We know exactly how we would like to structure with a LP holding the property and LLC as the general manager.
Can you give any further advice?
Thanks,
Jon
[ Edited by kelvin_REI on Date 08/22/2007 ]
sorry if this is redundant, but finding "friends and family" or accredited investors is what you want to do. As an accredited invest there is a reg d loop hole.
I have been looking at an email and direct mail campaign. You can rent the names of accredited investors. I have not idea of the hit rate.
Violating state and fed securities law have major penalties.
Have you considered finding a securities/corporate atty that is also RE savvy?
you can also simply obtain a financial institution from a country such as Uruguay where there are no SEC laws and do business under that umbrella.
cjmazur,
Thanks for the tip. This is probably the best way to go about it.
jjets4,
If we pursued your method, I doubt we would be in business much longer. We would be a foriegn corp, but doing business in TX. This would subject us to Texas Law and SEC regulation. If we were a foriegn corp, this wold not protect us.
Jon
cjmazur,
We are currently checking with our attornies,. but we wanted to get the advice of experienced investors as well.
Thanks,
Jon
ypochris,
Thanks for the specific comments. I will see that our operating agreement includes those lines. I am particularly interested on how we can and cannot solicite investors. Any comments on this?

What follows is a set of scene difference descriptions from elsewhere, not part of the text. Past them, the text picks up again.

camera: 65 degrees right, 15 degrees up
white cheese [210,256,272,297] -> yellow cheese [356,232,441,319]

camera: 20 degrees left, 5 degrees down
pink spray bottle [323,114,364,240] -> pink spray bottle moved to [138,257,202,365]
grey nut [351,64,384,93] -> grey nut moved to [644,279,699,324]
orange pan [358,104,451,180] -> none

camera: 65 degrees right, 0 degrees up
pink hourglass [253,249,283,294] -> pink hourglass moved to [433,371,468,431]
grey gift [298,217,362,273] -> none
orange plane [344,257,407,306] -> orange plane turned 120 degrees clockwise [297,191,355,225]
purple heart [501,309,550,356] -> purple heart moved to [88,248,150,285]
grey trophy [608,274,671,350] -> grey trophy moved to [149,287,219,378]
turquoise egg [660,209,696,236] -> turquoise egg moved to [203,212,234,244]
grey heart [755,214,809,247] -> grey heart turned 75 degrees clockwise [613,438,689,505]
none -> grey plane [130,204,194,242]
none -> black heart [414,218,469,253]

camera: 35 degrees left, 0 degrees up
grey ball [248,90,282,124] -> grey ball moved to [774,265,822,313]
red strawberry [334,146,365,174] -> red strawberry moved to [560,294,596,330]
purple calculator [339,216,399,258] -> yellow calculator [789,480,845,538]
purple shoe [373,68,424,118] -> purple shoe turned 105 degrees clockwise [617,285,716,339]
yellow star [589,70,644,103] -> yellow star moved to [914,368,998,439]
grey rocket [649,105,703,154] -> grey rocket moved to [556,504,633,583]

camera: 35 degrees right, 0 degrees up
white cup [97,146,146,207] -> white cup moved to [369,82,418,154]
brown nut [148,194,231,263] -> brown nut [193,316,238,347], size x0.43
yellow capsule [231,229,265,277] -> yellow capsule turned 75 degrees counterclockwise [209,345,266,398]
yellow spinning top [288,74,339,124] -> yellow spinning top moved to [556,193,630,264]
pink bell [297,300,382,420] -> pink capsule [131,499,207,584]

Should I avoid all, but accredited investors or can I include friends and associates who do not meet these standards? Also, would I be able to hold seminars and solicite investors whether or not they are accredited?
Thanks,
Jon
In the case of the LLC I am referencing, it is all friends and family...
Chris
I had an interesting f/u conversation w/ my atty. He suggested a basic offering cicular anf the finding investors. Based on what type of investor they are then apply the appropriate exemption.
e.g.
if friend and family, then you that
if accredited then use that.
I got this info from an mail list broker that there is some 30? day in length (?) requirement that you have has to be there, for phone, email solicitations. So it has to be an existing relationship.
e.g.
If my screener (for an addition $50/hr from this guy) talks to you today asking generally are you interested in RE investment and you say yes, than bingo in 30 days I can solicit you.
I need to stop use "f/u". I had a person from the county call me back that was seriously offended.